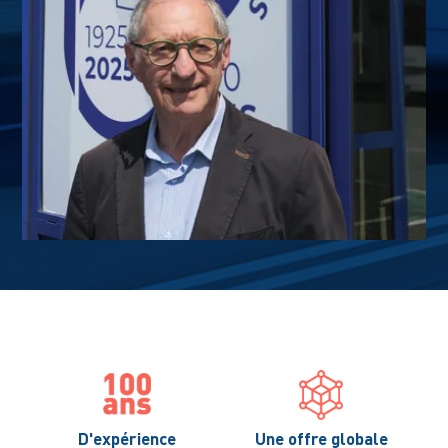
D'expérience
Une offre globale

...

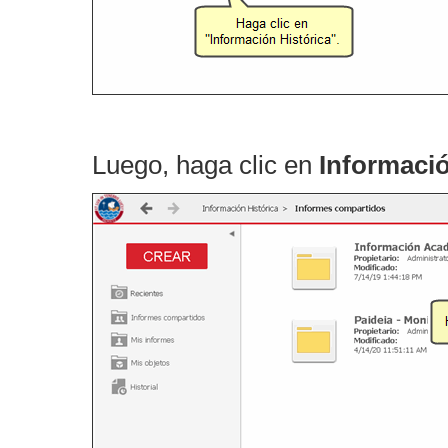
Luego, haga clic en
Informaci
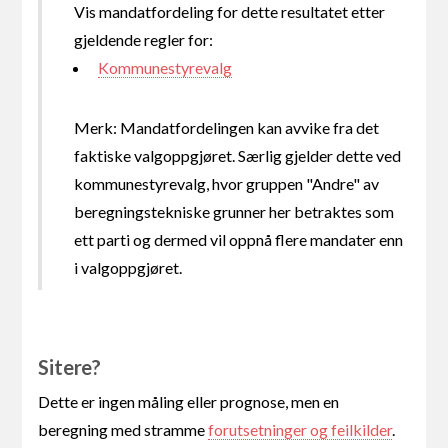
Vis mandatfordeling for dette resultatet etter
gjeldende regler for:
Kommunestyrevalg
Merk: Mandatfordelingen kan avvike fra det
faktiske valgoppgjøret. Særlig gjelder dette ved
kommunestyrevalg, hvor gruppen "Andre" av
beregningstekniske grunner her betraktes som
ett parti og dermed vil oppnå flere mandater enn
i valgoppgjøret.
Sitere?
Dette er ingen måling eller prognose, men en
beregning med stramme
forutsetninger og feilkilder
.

__Required action__.
Return every line from the entries above that contains the word "valgoppgjøret".

__Written reply__.
faktiske valgoppgjøret. Særlig gjelder dette ved
i valgoppgjøret.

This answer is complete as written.